• Document passage:
⟨
ROANOKE TIMES

                         Roanoke Times
                 Copyright (c) 1995, Landmark Communications, Inc.

DATE: SUNDAY, October 2, 1994                   TAG: 9410030019
SECTION: HORIZON                    PAGE: G4   EDITION: METRO 
SOURCE: ALLISON BLAKE STAFF WRITER
DATELINE:                                 LENGTH: Long


WHAT'S BEHIND THE RECONSTUCTION OF ROANOKE'S TECH CONNECTION

Across Jefferson Street from Hotel Roanoke's revival stands the empty Stone Printing Co. The building's limestone face resembles the "Hokie stone" facades ringing Virginia Tech's drillfield.

Tech is already a partner in the hotel renaissance. Will it add the old printing company to its repertoire? It might.

Eighteen months after the buiding was sold at auction for just over $400,000, the city of Roanoke has set aside $550,000 for its purchase. All they need is a tenant willing to renovate.

"We've had discussions" with Tech, City Manager Bob Herbert said. "We've had discussions with other potential users - non-profits which would be compatible with the surrounding use."

Tech's Executive Vice President Minnis Ridenour casts the talks as preliminary, and only one of several options being mulled as the school weighs how to house its Roanoke-based initiatives.

Among those are the new and improved Hotel Roanoke and Conference Center, due to open in April. The school will run the related Center for Organizational and Technological Advancement, funded from '94 to '96 at $1.2 million and expected to become a corporate training center and thinktank.

There's also the Roanoke Valley Graduate Center, where angling for elbow room has become the norm, and WVTF, Tech's public radio station.

"I keep being told by our people in Roanoke we're going to have to have additional space," Ridenour said. "And as we get into the Hotel Roanoke more and more, there may be more space needs not accommodated."
⟩
• Entries supplied:
⟨
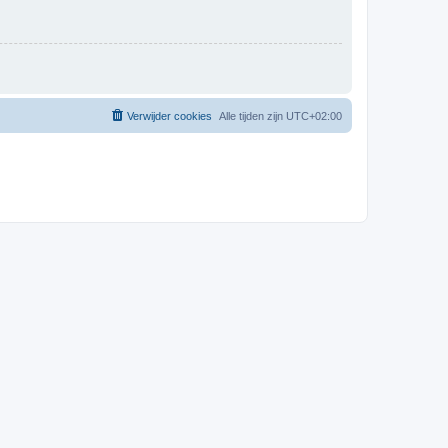
Verwijder cookies
Alle tijden zijn
UTC+02:00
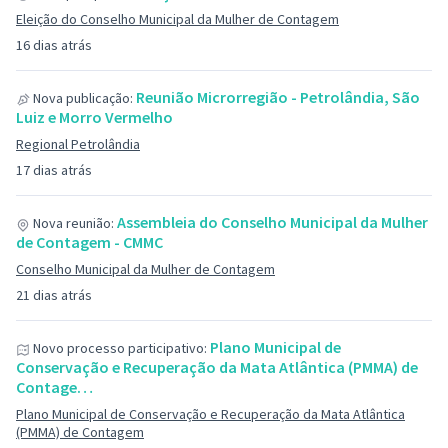
Eleição do Conselho Municipal da Mulher de Contagem
16 dias atrás
Reunião Microrregião - Petrolândia, São
Nova publicação:
Luiz e Morro Vermelho
Regional Petrolândia
17 dias atrás
Assembleia do Conselho Municipal da Mulher
Nova reunião:
de Contagem - CMMC
Conselho Municipal da Mulher de Contagem
21 dias atrás
Plano Municipal de
Novo processo participativo:
Conservação e Recuperação da Mata Atlântica (PMMA) de
Contage…
Plano Municipal de Conservação e Recuperação da Mata Atlântica
(PMMA) de Contagem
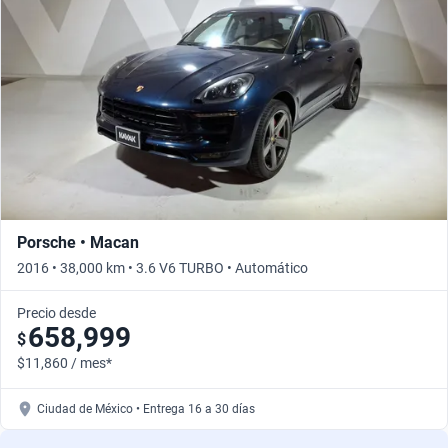
Porsche • Macan
2016 • 38,000 km • 3.6 V6 TURBO • Automático
Precio desde
658,999
$
$11,860 / mes*
Ciudad de México • Entrega 16 a 30 días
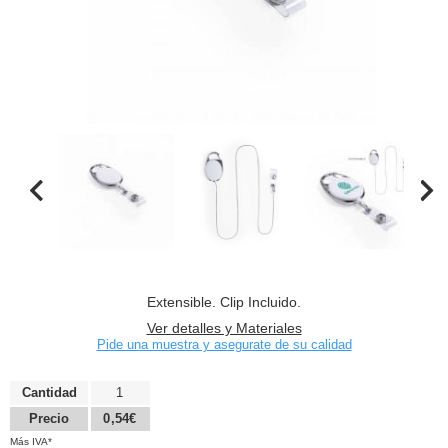
Extensible. Clip Incluido.
Ver detalles y Materiales
Pide una muestra y asegurate de su calidad
Cantidad
1
Precio
0,54€
Más IVA*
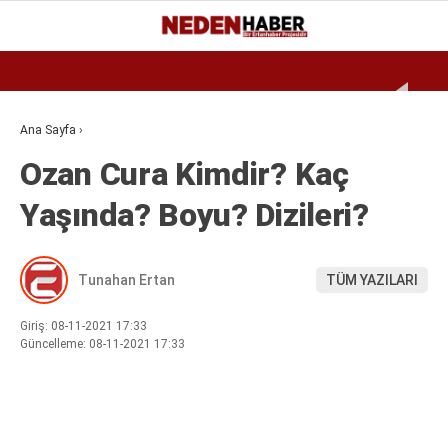
Reklamı Geç
21.8
°
BURSA
GALERİ
VİDEO
YAZARLAR
Ana Sayfa
›
Ozan Cura Kimdir? Kaç
EKONOMI
Yaşında? Boyu? Dizileri?
BIYOGRAFI
DÜNYA
Tunahan Ertan
TÜM YAZILARI
SPOR
MAGAZIN
Giriş: 08-11-2021 17:33
Güncelleme: 08-11-2021 17:33
SIYASET
SAĞLIK
TEKNOLOJI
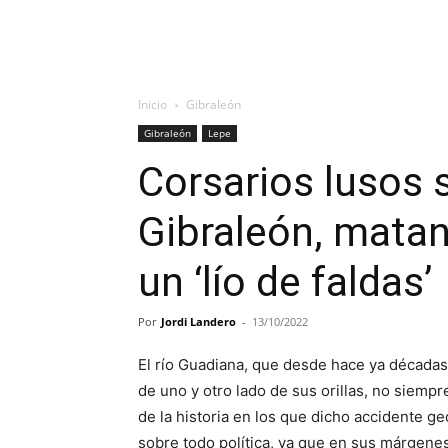
Inicio
Gibraleón
Gibraleón
Lepe
Corsarios lusos 
Gibraleón, matan
un ‘lío de faldas’
Por
Jordi Landero
-
13/10/2022
El río Guadiana, que desde hace ya décadas
de uno y otro lado de sus orillas, no siemp
de la historia en los que dicho accidente ge
sobre todo política, ya que en sus márgene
⟩
• Job item A: In the records, begin at the line that has "Eleição do Conselho" and stop after the line that has "21 dias atrás". Give those lines as a numbered list, skipping any blank lines.
• Job item B: Carry the article on Virginia Tech's space needs in Roanoke forward from its last sentence.

• Output A:
1. Eleição do Conselho Municipal da Mulher de Contagem
2. 16 dias atrás
3. Reunião Microrregião - Petrolândia, São
4. Nova publicação:
5. Luiz e Morro Vermelho
6. Regional Petrolândia
7. 17 dias atrás
8. Assembleia do Conselho Municipal da Mulher
9. Nova reunião:
10. de Contagem - CMMC
11. Conselho Municipal da Mulher de Contagem
12. 21 dias atrás

• Output B:
If Tech moved into Stone Printing, the set-up might well create the closest thing to a satellite campus that Roanoke is likely to see.

\ It's been several years since work to forge a closer Roanoke-Virginia Tech link began. Widely seen as chief welder is the late Jim McComas, Tech's former president.

He viewed Roanoke as Tech's metropolitan front door. Economic-development disciples repeat the initiatives launched under his watch like a mantra: Hotel Roanoke, the "smart road," the New Century Council.

A year ago, illness forced McComas to resign. He was replaced by Paul Torgersen, the long-time dean of Tech's engineering school, who came to the job with close ties to the legislators in Richmond and the deal-makers in Roanoke.

Will Torgersen continue to hone the Roanoke-Tech connection? Or will he hold to the status quo so high-profile projects like the hotel can get established?

"Paul is a very practical-minded administrator with keen insight into the mutual benefits - and I emphasize, the mutual benefits - of Virginia Tech and Roanoke," Warner Dalhouse, chairman of First Union Bank Corp. of Virginia.

For his part, Torgersen's penchant for practicality seems to be asserting itself. Two events last month illustrate his position.

Former Gov. Gerald Baliles proposed that the I-81 corridor market itself as an education corridor. On nearly the same day, Gov. George Allen sent out a directive to colleges and universities: Prepare for the sixth wave of budget cuts since 1990.

But this year, the schools can't raise tuition any higher than the rate of inflation to make up the fiscal slack.

Does a college president risk spreading his school too thin?

"These are not times to make promises for the new things," Torgersen said.

As Torgersen sees it, the university already has a full agenda.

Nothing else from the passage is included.